Using the price in 1900 as a baseline, the inflation adjusted aluminium price in UK Pounds and US Dollars was indexed.  This allows the examination of the relative price changes during this historical period of time more easily and is shown below.

Graph showing inflation adjusted aluminium price index to the price at 1900 equalling 100. m The graph clearly shows that the when inflation is accounted for the aluminium price in 2011 is a lot cheaper than it was in the 1950's, 1960's, 1970's and 1980's.

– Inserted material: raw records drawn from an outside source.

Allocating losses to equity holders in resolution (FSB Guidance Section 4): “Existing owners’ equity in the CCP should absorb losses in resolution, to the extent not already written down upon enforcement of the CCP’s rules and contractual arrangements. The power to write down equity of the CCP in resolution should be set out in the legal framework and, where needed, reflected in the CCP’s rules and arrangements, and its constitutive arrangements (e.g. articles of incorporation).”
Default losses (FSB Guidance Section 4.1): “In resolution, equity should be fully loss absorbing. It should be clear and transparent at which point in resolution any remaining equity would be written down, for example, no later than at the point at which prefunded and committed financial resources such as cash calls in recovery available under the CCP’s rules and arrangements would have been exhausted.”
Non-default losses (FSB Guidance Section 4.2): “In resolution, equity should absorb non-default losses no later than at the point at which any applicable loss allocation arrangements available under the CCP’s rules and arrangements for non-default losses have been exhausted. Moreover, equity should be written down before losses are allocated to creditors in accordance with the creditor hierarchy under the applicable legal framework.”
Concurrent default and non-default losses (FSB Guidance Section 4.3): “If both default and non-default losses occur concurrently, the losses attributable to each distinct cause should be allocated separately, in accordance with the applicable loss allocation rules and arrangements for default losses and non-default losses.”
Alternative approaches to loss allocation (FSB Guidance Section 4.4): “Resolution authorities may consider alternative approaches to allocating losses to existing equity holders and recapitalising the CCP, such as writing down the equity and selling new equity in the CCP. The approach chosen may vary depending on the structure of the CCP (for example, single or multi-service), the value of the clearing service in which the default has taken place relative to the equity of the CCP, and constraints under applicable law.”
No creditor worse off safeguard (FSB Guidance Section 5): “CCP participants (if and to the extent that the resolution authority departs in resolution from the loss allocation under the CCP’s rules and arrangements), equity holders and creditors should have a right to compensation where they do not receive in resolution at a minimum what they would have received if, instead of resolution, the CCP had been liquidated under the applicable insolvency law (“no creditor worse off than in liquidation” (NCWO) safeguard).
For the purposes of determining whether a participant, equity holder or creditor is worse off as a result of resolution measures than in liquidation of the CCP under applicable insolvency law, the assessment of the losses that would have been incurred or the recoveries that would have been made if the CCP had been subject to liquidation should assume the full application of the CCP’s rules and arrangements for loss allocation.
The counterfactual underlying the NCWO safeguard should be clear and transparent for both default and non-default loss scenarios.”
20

Historical Inflation Adjusted Aluminium Price since 1900 in US Dollars and GB Pounds, Indexed to 1900

The indexed price data clearly displays that the historic inflation adjusted aluminum price has fallen considerably since the 1900s.  Once inflation was accounted for the real price of aluminum by 2000s was approximately a tenth of what they were at the beginning of the 20th Century.  So from a historical perspective once inflation has been accounted for,  the price of aluminium has virtually never been cheaper.